Required action:
Only the lines below, from the one with "footstool: present [1648,889,1849,1068]" through the one with "knife block: present [480,462,537,558]", are to be written out, exactly.
[The input — start]
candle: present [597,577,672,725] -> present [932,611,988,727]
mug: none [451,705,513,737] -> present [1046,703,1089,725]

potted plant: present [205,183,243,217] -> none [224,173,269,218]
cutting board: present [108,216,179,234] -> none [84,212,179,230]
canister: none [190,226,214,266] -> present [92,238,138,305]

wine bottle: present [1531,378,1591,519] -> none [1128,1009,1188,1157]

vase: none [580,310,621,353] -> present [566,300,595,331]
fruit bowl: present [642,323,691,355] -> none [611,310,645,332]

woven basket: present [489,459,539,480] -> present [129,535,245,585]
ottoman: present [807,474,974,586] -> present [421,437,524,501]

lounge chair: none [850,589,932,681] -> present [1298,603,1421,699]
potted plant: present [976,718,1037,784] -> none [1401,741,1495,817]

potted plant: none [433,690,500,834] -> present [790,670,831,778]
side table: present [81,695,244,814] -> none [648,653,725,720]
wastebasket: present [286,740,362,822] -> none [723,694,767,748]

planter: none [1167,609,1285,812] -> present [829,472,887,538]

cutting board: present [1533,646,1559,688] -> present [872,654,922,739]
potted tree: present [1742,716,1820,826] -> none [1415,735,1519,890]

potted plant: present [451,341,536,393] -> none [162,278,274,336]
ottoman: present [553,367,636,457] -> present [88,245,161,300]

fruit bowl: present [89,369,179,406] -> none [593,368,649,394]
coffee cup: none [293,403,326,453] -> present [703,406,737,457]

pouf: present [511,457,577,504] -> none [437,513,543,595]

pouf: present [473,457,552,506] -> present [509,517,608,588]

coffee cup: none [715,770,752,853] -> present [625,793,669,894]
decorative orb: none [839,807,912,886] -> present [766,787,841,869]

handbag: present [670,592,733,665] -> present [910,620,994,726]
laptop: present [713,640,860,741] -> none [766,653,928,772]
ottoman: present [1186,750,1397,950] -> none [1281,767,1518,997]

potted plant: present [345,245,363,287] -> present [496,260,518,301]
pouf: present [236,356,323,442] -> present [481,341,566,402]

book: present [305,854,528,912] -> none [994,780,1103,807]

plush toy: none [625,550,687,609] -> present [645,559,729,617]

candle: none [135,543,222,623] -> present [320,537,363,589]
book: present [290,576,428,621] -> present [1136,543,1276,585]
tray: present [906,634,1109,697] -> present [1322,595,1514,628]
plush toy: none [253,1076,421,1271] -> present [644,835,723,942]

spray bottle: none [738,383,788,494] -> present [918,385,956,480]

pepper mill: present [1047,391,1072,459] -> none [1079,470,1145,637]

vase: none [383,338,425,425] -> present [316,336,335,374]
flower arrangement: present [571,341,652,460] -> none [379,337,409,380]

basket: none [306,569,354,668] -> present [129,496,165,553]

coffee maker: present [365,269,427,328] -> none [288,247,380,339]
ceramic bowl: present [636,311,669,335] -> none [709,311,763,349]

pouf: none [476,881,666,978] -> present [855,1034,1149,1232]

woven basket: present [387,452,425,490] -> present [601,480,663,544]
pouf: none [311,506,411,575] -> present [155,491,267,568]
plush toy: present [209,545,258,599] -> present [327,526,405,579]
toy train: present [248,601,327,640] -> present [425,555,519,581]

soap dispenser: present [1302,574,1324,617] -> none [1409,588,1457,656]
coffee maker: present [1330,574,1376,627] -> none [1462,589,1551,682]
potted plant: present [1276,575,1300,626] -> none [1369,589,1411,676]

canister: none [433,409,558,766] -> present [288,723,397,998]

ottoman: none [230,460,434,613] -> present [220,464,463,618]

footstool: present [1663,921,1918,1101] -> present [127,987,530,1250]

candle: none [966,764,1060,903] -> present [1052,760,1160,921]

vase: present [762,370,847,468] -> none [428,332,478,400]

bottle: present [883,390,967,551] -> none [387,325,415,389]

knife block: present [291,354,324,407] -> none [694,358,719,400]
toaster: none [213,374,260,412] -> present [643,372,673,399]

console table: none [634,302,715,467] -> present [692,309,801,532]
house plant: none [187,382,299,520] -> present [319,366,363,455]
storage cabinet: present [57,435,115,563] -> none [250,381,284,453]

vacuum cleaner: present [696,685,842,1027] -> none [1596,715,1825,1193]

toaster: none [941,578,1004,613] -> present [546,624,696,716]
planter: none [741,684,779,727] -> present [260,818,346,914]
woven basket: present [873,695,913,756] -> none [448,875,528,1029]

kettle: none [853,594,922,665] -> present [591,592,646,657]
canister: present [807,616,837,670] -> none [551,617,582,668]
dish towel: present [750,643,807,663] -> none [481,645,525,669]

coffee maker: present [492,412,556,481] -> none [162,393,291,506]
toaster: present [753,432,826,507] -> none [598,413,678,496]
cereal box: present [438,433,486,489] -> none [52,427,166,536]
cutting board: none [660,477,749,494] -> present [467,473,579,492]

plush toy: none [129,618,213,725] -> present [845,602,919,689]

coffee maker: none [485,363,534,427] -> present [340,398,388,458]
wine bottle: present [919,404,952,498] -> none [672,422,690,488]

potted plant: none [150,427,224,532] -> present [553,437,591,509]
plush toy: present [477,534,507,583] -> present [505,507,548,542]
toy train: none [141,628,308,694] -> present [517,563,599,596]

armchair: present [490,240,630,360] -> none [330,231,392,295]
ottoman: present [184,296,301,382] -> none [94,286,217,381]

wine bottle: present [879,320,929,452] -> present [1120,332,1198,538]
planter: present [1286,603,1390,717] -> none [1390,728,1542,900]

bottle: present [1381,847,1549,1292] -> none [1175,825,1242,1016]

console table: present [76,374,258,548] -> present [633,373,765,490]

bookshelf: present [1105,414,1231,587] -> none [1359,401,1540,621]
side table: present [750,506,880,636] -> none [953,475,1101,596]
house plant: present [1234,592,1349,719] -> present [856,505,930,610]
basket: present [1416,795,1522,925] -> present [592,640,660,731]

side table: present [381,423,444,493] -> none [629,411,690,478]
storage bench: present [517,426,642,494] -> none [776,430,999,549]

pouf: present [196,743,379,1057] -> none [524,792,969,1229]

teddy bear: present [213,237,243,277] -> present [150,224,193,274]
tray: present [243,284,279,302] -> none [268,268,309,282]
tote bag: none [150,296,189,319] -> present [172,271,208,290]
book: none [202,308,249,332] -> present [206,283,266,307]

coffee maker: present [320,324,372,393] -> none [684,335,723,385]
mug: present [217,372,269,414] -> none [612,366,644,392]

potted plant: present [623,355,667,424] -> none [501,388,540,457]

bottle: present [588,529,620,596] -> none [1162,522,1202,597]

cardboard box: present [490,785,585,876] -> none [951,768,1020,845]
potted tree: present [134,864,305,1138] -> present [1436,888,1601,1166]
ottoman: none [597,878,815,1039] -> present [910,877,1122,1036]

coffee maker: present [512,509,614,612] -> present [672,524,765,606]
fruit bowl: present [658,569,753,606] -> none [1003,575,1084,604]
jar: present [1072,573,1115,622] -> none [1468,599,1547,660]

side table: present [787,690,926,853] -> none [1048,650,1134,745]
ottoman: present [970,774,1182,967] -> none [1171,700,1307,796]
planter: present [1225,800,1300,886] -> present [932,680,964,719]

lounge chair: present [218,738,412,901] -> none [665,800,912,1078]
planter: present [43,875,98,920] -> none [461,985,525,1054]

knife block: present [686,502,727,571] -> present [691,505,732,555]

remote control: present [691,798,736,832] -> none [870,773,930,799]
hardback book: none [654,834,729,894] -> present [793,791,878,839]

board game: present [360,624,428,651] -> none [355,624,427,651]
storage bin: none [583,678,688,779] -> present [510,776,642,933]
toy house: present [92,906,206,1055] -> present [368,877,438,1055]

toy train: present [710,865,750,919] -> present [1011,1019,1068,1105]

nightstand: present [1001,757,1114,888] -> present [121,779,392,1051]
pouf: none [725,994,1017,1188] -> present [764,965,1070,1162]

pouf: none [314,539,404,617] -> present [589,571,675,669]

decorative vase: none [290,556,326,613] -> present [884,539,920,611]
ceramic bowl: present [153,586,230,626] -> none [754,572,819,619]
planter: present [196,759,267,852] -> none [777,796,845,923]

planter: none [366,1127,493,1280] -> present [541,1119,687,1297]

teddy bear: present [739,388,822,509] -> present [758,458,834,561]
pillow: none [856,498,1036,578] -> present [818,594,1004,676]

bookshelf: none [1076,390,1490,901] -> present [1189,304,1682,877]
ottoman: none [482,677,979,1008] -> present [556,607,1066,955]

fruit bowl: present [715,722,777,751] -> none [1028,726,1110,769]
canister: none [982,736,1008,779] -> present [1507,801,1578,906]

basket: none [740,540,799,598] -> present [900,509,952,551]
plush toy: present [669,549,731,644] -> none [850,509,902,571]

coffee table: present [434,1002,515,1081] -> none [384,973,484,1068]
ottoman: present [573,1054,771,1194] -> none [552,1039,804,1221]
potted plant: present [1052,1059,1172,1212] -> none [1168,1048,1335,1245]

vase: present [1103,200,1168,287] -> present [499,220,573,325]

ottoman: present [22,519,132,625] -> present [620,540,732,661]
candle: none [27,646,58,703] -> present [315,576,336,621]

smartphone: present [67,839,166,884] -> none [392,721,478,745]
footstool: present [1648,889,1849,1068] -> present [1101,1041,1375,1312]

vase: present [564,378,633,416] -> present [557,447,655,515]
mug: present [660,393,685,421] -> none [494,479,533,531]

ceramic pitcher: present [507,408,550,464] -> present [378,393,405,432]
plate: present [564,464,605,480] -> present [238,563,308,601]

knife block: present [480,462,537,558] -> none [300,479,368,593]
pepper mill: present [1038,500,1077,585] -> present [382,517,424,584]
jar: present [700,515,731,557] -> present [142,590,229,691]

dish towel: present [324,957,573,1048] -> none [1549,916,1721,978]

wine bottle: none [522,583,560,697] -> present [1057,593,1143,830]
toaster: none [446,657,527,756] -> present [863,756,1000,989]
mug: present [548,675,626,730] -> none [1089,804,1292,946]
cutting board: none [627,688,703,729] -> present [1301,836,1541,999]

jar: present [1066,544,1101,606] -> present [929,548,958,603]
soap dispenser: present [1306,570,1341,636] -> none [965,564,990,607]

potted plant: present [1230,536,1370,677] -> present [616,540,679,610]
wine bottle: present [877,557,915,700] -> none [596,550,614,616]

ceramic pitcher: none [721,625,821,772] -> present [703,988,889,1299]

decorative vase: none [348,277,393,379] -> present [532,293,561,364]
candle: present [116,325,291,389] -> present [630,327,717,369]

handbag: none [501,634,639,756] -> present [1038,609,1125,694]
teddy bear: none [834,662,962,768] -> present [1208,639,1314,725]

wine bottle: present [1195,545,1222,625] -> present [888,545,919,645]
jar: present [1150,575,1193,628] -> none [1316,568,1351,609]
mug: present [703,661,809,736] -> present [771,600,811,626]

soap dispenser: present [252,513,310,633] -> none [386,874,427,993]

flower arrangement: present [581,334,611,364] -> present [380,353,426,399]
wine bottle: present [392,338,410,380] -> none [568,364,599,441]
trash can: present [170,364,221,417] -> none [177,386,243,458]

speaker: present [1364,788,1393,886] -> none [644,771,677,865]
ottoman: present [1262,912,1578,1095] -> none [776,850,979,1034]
[The input — finish]
Completed exercise:
footstool: present [1648,889,1849,1068] -> present [1101,1041,1375,1312]

vase: present [564,378,633,416] -> present [557,447,655,515]
mug: present [660,393,685,421] -> none [494,479,533,531]

ceramic pitcher: present [507,408,550,464] -> present [378,393,405,432]
plate: present [564,464,605,480] -> present [238,563,308,601]

knife block: present [480,462,537,558] -> none [300,479,368,593]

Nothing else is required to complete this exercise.